(WHAT THE TASK ASKS):
Show every line of the listing below that contains the string "qUnion", matching case exactly.

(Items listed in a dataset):
☆ ☆ ☆ ☆ ☆

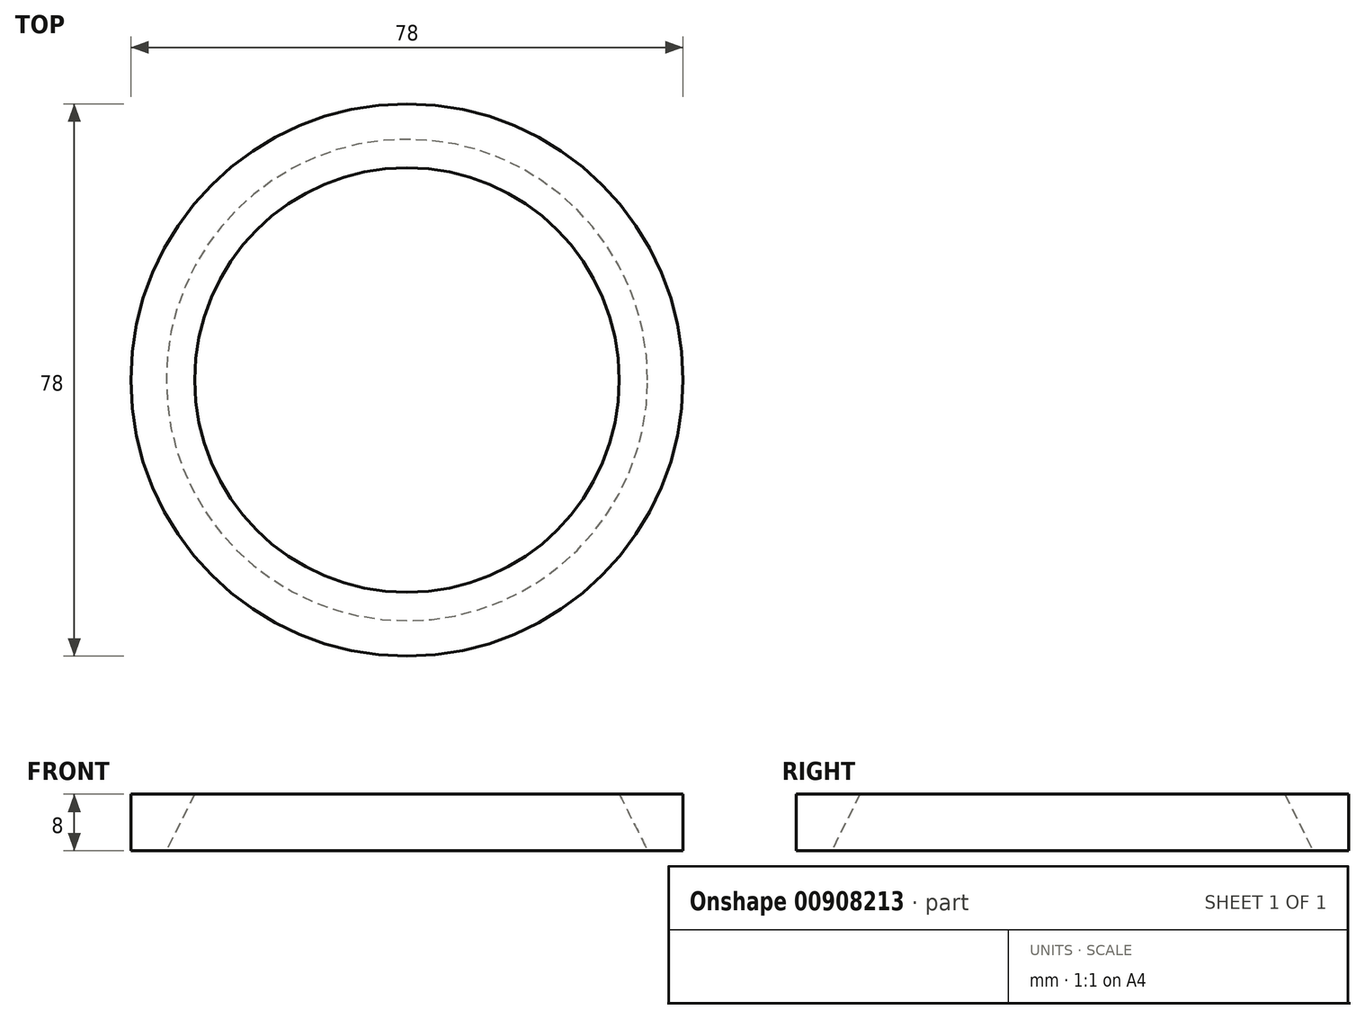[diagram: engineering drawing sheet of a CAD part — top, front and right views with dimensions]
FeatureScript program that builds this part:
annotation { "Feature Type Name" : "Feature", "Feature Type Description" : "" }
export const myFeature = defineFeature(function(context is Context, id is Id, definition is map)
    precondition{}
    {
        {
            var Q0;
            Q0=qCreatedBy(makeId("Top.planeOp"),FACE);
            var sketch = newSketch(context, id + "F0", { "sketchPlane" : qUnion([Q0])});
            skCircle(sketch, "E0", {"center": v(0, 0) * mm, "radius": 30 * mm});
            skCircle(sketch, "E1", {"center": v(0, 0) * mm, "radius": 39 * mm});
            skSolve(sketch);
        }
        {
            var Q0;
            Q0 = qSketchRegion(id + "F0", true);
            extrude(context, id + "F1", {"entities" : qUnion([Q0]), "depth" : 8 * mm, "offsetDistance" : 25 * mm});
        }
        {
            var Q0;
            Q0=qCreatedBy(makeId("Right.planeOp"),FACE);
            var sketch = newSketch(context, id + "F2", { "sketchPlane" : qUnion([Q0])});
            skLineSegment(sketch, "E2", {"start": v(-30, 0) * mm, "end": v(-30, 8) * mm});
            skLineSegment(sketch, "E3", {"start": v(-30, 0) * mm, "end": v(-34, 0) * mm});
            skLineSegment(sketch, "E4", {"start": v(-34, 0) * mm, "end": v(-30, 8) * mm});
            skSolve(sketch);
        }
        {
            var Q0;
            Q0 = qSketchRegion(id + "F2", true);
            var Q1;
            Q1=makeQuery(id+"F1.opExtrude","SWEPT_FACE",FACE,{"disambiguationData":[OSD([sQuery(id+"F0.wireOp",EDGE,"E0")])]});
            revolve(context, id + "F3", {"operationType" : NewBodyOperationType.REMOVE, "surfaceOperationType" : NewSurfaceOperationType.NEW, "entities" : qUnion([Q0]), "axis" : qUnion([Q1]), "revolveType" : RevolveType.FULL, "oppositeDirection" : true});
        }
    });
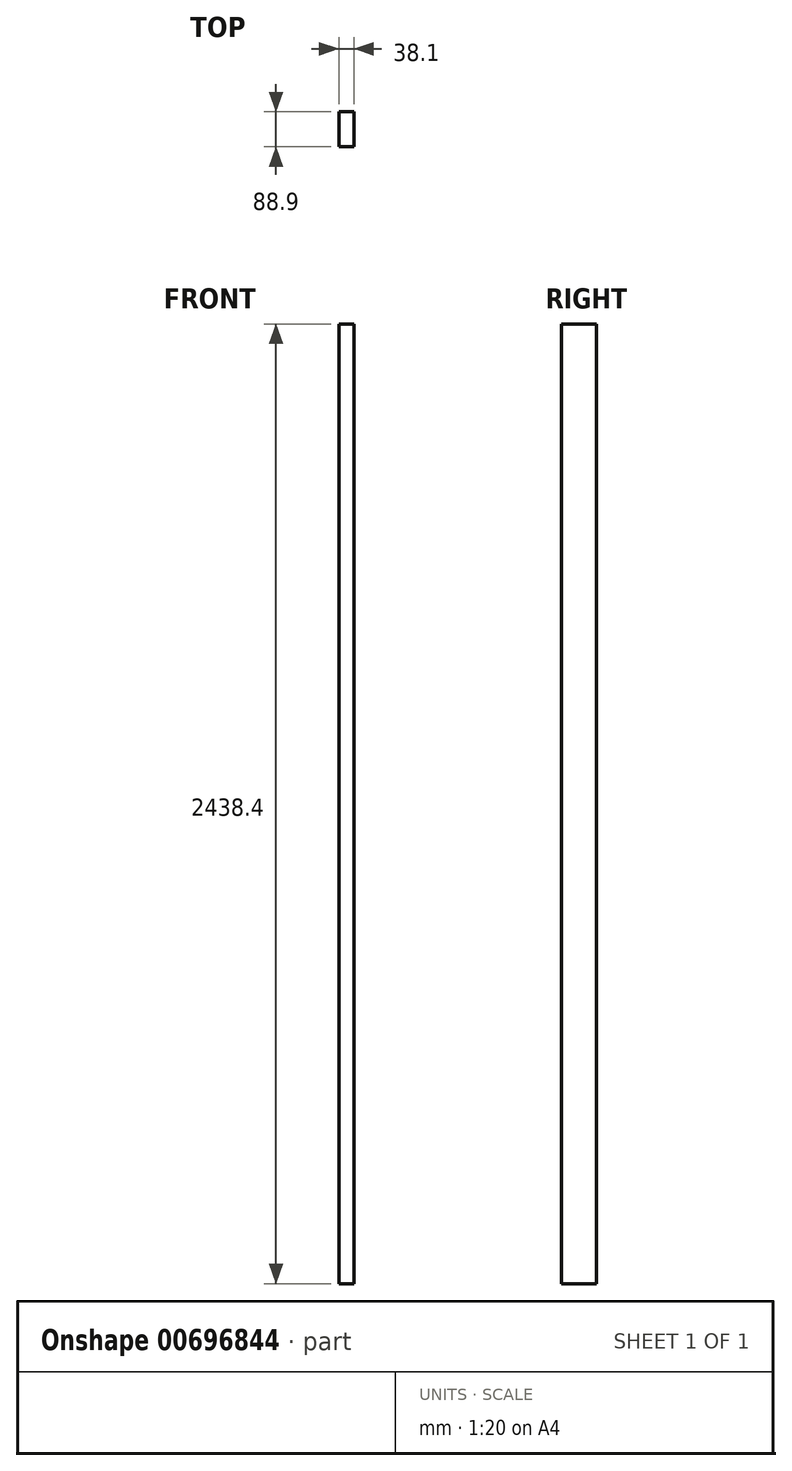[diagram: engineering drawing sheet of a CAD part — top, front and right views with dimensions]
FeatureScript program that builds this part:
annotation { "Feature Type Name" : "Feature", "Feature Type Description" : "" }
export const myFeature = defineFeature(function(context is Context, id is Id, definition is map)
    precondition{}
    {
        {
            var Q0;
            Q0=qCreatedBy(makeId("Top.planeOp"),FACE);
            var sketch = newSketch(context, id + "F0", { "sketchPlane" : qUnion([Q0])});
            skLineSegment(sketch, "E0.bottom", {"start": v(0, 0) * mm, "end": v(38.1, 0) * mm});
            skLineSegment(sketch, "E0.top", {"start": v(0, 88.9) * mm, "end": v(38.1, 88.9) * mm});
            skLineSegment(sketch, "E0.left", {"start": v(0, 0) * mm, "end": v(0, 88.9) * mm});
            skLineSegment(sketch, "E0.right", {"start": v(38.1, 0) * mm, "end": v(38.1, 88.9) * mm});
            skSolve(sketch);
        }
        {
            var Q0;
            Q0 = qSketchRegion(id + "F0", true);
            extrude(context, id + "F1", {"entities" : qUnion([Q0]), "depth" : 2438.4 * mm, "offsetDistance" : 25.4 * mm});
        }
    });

☆ ☆ ☆ ☆ ☆

(ANSWER BELOW):
            var sketch = newSketch(context, id + "F0", { "sketchPlane" : qUnion([Q0])});
            extrude(context, id + "F1", {"entities" : qUnion([Q0]), "depth" : 8 * mm, "offsetDistance" : 25 * mm});
            var sketch = newSketch(context, id + "F2", { "sketchPlane" : qUnion([Q0])});
            revolve(context, id + "F3", {"operationType" : NewBodyOperationType.REMOVE, "surfaceOperationType" : NewSurfaceOperationType.NEW, "entities" : qUnion([Q0]), "axis" : qUnion([Q1]), "revolveType" : RevolveType.FULL, "oppositeDirection" : true});
            var sketch = newSketch(context, id + "F0", { "sketchPlane" : qUnion([Q0])});
            extrude(context, id + "F1", {"entities" : qUnion([Q0]), "depth" : 2438.4 * mm, "offsetDistance" : 25.4 * mm});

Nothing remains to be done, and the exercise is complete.